What additional preventive and mitigative measures must an operator take to protect the HCAs? Each operator must adopt additional preventative and mitigative measures to prevent pipeline failure and to mitigate the consequences of pipeline failure in an HCA. Such measures will depend on the threats identified for each Covered Segment. The proposed rule provides that these measures include, but are not limited to, installation of Automatic Shut-off Valves or Remote Control Valves, installation of computerized monitoring and leak detection systems, replacing pipe segments with pipe of heavier wall thickness, providing additional training to personnel on response procedures, conducting drills with local emergency responders and implementing additional extensive inspection and maintenance programs.

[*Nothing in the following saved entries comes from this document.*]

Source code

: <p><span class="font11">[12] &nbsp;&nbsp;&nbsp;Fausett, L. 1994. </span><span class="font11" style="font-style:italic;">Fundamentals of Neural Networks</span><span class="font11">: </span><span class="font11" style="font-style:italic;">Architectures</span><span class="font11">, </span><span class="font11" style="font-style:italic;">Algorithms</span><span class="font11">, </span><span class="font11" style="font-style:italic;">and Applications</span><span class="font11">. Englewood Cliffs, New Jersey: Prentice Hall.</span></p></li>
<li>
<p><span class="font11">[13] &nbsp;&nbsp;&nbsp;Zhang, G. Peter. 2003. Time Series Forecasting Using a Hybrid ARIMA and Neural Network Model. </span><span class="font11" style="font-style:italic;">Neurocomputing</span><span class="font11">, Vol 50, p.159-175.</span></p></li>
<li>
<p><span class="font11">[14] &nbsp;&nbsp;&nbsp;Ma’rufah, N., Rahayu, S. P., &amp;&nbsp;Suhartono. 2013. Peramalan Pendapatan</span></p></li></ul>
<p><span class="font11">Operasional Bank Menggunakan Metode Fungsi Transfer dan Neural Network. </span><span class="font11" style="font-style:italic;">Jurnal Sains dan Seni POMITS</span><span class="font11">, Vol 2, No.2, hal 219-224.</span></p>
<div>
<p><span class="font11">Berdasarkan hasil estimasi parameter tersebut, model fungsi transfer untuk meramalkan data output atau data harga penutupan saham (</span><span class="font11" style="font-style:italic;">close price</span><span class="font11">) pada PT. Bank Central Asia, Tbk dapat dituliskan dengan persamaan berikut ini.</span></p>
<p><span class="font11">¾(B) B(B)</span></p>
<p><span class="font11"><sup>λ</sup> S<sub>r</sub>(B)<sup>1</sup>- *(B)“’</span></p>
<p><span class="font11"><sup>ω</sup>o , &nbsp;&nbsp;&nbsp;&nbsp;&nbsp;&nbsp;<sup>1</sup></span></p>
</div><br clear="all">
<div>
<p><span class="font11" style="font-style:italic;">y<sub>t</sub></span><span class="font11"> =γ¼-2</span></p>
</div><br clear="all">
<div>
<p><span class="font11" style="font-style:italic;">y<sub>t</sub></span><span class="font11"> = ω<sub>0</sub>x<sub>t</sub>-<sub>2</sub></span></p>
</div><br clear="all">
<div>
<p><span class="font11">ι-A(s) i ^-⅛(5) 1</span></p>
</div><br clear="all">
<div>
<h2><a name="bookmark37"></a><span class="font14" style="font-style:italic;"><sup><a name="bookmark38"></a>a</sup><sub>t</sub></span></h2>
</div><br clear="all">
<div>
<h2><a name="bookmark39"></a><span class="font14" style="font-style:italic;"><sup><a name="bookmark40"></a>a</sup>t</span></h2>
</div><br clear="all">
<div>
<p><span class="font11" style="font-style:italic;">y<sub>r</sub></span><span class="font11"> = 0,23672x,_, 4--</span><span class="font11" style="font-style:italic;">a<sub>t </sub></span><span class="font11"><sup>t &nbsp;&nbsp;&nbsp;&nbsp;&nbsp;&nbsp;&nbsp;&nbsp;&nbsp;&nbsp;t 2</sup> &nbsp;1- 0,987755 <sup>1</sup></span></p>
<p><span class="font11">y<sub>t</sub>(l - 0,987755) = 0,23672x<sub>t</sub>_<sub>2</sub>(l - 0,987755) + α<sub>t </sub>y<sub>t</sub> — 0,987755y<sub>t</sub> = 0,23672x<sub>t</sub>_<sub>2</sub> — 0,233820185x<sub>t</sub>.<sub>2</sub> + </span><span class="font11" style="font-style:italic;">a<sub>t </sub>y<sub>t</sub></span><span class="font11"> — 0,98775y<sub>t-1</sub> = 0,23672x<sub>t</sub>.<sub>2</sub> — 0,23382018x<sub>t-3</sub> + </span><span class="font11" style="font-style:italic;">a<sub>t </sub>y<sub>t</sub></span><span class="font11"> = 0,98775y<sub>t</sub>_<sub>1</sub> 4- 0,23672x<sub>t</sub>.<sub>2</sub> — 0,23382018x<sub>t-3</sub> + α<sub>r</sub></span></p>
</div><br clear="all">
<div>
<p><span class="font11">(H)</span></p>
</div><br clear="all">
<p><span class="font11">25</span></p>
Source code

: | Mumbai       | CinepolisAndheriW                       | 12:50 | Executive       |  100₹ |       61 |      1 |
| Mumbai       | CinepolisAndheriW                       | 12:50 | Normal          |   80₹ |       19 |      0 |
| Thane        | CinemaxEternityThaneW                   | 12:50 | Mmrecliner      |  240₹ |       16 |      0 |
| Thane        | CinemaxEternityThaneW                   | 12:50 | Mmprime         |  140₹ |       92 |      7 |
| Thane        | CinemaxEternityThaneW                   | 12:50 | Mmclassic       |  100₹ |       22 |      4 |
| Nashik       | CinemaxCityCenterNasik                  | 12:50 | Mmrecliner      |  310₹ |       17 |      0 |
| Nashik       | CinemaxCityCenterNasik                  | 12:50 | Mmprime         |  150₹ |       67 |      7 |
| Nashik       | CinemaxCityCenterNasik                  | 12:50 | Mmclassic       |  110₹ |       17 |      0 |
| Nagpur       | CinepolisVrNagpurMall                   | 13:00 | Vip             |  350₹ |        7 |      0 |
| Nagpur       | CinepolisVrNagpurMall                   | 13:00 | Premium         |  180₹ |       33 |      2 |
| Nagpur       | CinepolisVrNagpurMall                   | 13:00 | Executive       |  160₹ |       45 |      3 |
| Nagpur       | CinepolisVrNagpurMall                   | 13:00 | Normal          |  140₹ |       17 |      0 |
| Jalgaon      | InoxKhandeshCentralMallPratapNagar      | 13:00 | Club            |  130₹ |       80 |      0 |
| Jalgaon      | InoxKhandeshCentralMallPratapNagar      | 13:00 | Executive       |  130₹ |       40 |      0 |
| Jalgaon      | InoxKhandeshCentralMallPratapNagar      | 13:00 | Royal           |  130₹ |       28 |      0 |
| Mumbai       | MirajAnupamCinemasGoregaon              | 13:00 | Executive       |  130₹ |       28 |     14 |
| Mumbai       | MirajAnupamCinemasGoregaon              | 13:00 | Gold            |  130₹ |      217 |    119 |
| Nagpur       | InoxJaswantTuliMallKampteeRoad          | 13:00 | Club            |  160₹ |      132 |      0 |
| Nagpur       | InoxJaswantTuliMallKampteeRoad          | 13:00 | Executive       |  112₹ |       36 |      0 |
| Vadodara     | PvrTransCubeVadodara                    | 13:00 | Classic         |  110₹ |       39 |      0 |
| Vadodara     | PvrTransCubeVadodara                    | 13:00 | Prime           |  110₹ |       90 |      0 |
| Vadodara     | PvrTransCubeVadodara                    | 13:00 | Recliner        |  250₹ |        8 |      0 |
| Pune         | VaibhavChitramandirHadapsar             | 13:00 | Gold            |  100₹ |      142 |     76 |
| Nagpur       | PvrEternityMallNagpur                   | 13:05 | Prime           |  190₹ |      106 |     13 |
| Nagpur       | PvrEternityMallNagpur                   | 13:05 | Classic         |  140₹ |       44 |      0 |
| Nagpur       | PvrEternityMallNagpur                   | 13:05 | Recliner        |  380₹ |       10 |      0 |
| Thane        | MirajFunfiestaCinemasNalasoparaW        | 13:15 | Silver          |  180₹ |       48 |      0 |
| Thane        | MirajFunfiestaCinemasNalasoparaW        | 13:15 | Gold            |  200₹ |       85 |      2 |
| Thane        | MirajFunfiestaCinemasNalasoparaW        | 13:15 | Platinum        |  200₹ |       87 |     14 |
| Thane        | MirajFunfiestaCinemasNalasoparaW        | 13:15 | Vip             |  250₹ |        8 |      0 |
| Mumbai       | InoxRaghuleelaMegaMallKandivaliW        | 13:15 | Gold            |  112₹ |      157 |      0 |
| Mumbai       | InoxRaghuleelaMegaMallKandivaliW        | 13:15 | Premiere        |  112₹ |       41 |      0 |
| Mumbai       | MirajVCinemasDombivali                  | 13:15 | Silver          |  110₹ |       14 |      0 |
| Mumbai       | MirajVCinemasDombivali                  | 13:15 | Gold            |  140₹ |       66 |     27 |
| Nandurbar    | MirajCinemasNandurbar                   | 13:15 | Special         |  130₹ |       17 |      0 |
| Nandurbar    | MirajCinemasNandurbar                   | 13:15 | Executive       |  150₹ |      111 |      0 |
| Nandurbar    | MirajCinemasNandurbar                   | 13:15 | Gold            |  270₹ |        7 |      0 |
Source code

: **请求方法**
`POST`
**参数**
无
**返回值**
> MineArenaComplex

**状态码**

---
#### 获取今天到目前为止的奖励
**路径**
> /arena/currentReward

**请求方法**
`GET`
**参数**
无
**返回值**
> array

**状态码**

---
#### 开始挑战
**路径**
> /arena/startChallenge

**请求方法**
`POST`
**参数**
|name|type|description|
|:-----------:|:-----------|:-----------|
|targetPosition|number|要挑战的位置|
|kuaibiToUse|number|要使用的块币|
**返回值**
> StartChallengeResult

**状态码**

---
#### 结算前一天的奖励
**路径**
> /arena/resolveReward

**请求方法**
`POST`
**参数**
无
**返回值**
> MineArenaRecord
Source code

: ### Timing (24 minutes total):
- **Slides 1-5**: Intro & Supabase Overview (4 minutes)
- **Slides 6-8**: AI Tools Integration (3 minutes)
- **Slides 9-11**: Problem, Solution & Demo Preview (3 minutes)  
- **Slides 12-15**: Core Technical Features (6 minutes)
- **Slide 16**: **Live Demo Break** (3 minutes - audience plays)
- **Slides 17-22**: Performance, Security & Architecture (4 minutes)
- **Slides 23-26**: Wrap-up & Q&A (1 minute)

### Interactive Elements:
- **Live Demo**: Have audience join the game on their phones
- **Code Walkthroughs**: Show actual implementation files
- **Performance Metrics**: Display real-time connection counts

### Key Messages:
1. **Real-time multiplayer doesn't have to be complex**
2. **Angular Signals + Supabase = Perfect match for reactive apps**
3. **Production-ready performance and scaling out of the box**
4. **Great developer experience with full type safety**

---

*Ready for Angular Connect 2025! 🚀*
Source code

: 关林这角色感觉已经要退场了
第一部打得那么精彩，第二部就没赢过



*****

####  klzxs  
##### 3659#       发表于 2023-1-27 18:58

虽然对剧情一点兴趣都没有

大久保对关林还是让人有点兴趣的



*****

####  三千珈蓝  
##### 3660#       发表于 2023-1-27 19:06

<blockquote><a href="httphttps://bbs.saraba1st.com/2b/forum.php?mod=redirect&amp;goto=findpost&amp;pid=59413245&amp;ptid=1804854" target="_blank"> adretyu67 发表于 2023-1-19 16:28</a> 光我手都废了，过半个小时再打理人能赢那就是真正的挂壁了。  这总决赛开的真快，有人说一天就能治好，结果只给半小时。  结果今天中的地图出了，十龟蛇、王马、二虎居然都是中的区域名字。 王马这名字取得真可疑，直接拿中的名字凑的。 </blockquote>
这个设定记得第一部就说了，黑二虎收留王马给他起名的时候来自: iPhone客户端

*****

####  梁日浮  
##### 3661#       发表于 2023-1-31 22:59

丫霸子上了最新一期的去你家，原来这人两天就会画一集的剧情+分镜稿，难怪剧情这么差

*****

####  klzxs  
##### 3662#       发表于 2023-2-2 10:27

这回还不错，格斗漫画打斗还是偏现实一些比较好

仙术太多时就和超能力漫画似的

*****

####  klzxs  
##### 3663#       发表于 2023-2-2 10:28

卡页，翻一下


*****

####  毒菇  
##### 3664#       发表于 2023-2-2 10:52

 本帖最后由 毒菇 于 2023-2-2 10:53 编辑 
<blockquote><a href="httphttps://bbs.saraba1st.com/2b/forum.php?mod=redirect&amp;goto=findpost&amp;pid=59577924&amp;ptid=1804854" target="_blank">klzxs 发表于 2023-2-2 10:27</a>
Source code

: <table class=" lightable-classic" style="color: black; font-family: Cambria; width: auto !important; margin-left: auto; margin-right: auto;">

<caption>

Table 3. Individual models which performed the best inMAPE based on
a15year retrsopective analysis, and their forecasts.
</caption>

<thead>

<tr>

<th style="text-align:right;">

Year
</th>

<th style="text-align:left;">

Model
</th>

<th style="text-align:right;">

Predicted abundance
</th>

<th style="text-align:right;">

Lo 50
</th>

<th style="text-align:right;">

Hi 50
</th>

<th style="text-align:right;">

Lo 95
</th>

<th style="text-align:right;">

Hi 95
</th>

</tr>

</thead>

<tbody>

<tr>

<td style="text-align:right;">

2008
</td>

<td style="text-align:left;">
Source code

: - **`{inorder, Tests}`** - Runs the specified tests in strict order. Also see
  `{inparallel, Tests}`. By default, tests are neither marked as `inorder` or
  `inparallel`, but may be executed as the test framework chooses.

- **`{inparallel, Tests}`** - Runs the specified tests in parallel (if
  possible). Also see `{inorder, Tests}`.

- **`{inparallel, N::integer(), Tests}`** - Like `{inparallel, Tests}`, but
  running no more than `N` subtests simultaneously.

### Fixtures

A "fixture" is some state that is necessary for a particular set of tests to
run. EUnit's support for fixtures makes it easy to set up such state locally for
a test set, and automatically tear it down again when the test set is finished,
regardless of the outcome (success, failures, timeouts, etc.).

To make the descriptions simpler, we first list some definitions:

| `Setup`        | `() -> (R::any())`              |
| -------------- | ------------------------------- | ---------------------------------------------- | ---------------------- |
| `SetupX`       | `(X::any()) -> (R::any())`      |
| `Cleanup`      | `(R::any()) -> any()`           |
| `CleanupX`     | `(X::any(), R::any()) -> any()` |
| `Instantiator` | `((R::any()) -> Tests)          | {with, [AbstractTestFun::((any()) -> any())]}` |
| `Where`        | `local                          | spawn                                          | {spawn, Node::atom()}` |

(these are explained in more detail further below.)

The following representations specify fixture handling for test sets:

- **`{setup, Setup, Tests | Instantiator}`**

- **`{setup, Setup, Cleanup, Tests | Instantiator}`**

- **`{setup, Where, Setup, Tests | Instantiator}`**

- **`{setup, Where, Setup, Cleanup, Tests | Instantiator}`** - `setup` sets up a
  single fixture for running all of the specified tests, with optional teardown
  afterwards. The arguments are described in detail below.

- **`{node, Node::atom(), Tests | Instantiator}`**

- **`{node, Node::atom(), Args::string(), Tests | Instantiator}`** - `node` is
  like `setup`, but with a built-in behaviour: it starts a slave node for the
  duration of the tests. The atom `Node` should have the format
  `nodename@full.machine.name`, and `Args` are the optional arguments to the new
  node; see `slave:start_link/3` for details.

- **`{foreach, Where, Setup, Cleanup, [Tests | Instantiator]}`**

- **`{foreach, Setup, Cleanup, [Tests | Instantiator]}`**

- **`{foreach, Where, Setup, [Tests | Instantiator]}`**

After completing the baseline integrity program, are there continuing requirements? The proposed rule would require operators to continually evaluate and reassess Covered Segments as frequently as necessary to assure pipeline integrity. Operators are required to establish a schedule of reassessment intervals pursuant to certain data integration and various calculations, but in any event, each Covered Segment must be reassessed at a seven-year interval (if the specified calculations establish an interval period greater than seven years, operators must conduct a “confirmatory direct assessment” of the segment within the seven year period and then conduct the scheduled reassessment at the time period determined by the calculation). OPS is seeking comment with respect to whether longer reassessment periods are appropriate for low stress lines. An operator’s integrity management program also must include methods for measuring whether it is effective in assessing and evaluating integrity of Covered Segments and in protecting HCAs. An operator’s measures must include the four overall performance measures specified in ASME/ANSI B31.8S. The proposed rule would require such performance measures to be accessible in real time to OPS and state pipeline safety enforcement officials.

Are there record keeping requirements? The proposed rule would require operators to maintain: (1) a written baseline assessment plan; (2) a written integrity management program; (3) documents to support the decisions, analyses, and processes developed to implement and evaluate the baseline assessment plan and the integrity management program; (4) documents that demonstrate that personnel have the required training, including a description of the training program; (5) documents necessary to carry out the requirements for a direct assessment plan, if applicable; and (6) documents demonstrating the integrity management plan has been provided to the interstate agent, and that any safety concerns raised by OPS on behalf of an interstate agent have been addressed.